UIC Trump Rally Conflict, Who’s to Blame, and a Better Example
Disclaimer: Christian Apologetics Training does not officially endorse political candidates and respects the freedom of Christians and all people to respectfully disagree in light of their own reasons and consciences. At the same time we feel that there are many reasons for thinking that Trump should not be President, especially including his tendency to use harmful and divisive rhetoric.
A day after we see Trump’s rally at the University of Illinois-Chicago cancelled due to escalating conflict between protesters and others attending the rally, we see those in professional and social media debating who’s to blame: Trump himself or the protesters?
I submit that this is a false dichotomy: no one involved with the conflict is blameless; all involved share some responsibility.
Trump is Responsible
Trump is well-known by now for using divisive speech and inciting violence on the part of some of his supporters. As their political and moral leader, he has significant influence over the kind of behavior and discourse that they think is acceptable. As a social leader, he is in a position to foster the kind of social environment that may take place at one of his events. In addition to using these positions to make various comments of support for expressing one’s disagreement in violent ways, he has said things that many minorities and others understandably take to be personally offensive and hateful.
So he surely is largely responsible for the conflict’s escalation to this point.
The Violent Protesters are Responsible
While peaceful protest is well within the moral and political rights of all members of this country, intentionally threatening or causing violence in order to express such disagreement is not. While it seems that many involved in the protest meant only to protest peacefully, some resorted to these more violent means. Those resorting to violence should therefore be considered responsible for their actions as well. Certainly they partook in an environment brought about largely by Trump – who himself shares a significant degree of blame – but this does not absolve someone of responsibility for threatening or harming the safety of others.
Even in the midst of divisive circumstances, we all retain responsibility for the ways in which we choose to conduct ourselves with others.
Why This Matters
Recognizing the responsibility of the violent protesters matters, for if we condone such uses of violence by ignoring the protesters’ responsibility for their own actions, then we may remove one tyrant only to replace him with another. And this second tyrant is deadly and collective in nature, a tyrant made of those who operate under the belief that its okay either to threaten or harm others so long as the others are on the wrong side of the social-political issues.

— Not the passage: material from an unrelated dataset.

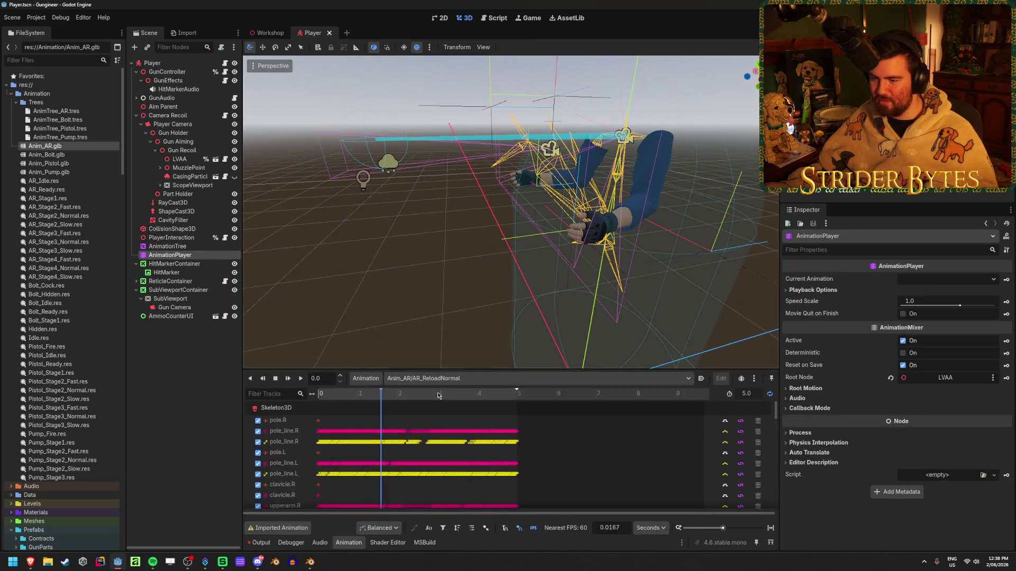
{"action": "left_click", "coordinate": [446, 380]}
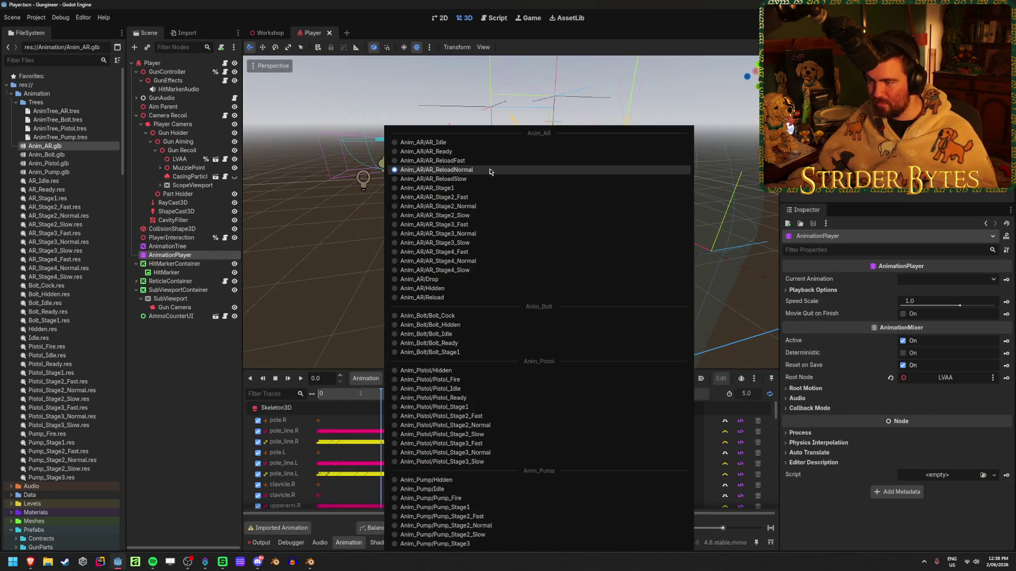
{"action": "left_click", "coordinate": [487, 169]}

Do not be deceived: many people from all sides of the political divide have implicitly or explicitly supported this tyrant, either in word or deed, and that includes some Trump supporters, some protesters, as well as Trump himself. Let us not also support it as well by condoning its actions.
How Christ Gives Us a Better Example
So what is the proper way to respond to such a thing? By fostering an environment not of antagonism but of respectful and peaceful disagreement. It seems here that the example of Jesus and the Apostles give us some direction.
Rather than encouraging others to cause trouble in order to overcome their enemies, we may encourage them to love their enemies and pray for those who persecute them (Matthew 5:44).
Rather than rushing to blame those on the other side while ignoring the responsibility of others, we may first humble ourselves and rush to admit our own faults and wrongdoings as well (Matthew 7:1-5).
Rather than supporting divisiveness and harm, we may follow Paul and Peter’s ideal of the Christian apologist who corrects her opponents with gentleness and respect (2 Timothy 2:24-5; 1 Peter 3:15-16).
Rather than approving of those who promote strife or violent discord, we may recognize wrongdoing wherever it is and express our disapproval of it in the hope that it may be stopped (Romans 1:29-32).